Required action
From the data below, pull out the lines from the one containing "orientações de detecção e implementação." down to the one containing "Application Compatibility Toolkit**", both included, and reproduce them word for word.

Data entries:
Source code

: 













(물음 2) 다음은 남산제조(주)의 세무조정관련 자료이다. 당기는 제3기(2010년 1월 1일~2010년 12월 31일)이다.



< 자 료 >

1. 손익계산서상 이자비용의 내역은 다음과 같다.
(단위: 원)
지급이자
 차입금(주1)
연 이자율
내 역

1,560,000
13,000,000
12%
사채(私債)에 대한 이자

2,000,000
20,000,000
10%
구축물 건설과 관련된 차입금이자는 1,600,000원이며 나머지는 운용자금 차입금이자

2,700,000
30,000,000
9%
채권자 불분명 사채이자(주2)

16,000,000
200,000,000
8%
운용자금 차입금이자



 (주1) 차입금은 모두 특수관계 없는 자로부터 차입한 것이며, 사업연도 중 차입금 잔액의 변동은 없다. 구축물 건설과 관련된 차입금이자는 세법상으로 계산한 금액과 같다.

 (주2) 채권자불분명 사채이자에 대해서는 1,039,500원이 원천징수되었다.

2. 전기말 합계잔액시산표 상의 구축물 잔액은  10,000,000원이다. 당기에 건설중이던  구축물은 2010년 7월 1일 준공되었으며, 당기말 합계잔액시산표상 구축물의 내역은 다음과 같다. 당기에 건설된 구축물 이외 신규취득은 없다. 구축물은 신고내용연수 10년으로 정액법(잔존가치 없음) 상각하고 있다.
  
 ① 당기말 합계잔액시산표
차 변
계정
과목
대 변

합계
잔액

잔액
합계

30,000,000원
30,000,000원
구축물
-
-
==
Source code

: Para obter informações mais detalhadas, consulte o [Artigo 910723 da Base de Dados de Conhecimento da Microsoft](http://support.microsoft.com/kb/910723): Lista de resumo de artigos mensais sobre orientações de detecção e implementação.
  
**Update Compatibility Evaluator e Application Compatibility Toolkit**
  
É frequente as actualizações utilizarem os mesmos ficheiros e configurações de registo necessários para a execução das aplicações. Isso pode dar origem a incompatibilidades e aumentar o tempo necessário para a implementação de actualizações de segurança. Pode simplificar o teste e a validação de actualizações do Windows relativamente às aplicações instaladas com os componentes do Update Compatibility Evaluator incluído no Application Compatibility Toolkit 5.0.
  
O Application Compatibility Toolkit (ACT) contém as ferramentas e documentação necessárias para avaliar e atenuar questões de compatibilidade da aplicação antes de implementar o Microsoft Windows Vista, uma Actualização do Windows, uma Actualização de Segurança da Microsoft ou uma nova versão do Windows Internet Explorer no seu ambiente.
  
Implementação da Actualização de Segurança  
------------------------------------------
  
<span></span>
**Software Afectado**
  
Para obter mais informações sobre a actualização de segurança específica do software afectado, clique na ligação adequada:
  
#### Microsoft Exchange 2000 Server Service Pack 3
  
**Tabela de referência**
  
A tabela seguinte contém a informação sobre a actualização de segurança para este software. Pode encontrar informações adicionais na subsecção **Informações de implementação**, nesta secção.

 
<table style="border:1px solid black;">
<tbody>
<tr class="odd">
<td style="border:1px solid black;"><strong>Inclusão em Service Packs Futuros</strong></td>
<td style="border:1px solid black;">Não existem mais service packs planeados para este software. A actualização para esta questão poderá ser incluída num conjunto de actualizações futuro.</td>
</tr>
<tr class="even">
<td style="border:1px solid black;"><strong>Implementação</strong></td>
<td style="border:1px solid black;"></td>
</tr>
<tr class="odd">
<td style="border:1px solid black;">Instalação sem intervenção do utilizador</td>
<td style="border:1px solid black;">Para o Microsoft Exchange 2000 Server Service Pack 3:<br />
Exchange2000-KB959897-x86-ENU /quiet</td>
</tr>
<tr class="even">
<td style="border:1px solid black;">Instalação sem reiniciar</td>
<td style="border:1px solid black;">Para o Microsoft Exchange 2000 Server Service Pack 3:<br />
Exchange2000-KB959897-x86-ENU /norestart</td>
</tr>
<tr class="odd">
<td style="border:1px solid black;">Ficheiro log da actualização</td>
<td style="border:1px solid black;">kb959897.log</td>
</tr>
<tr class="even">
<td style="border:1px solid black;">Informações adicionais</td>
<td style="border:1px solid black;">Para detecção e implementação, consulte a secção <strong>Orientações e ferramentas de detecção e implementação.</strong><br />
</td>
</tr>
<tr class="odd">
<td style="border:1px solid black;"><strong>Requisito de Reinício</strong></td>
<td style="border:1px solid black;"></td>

Task solution
: Para obter informações mais detalhadas, consulte o [Artigo 910723 da Base de Dados de Conhecimento da Microsoft](http://support.microsoft.com/kb/910723): Lista de resumo de artigos mensais sobre orientações de detecção e implementação.
  
**Update Compatibility Evaluator e Application Compatibility Toolkit**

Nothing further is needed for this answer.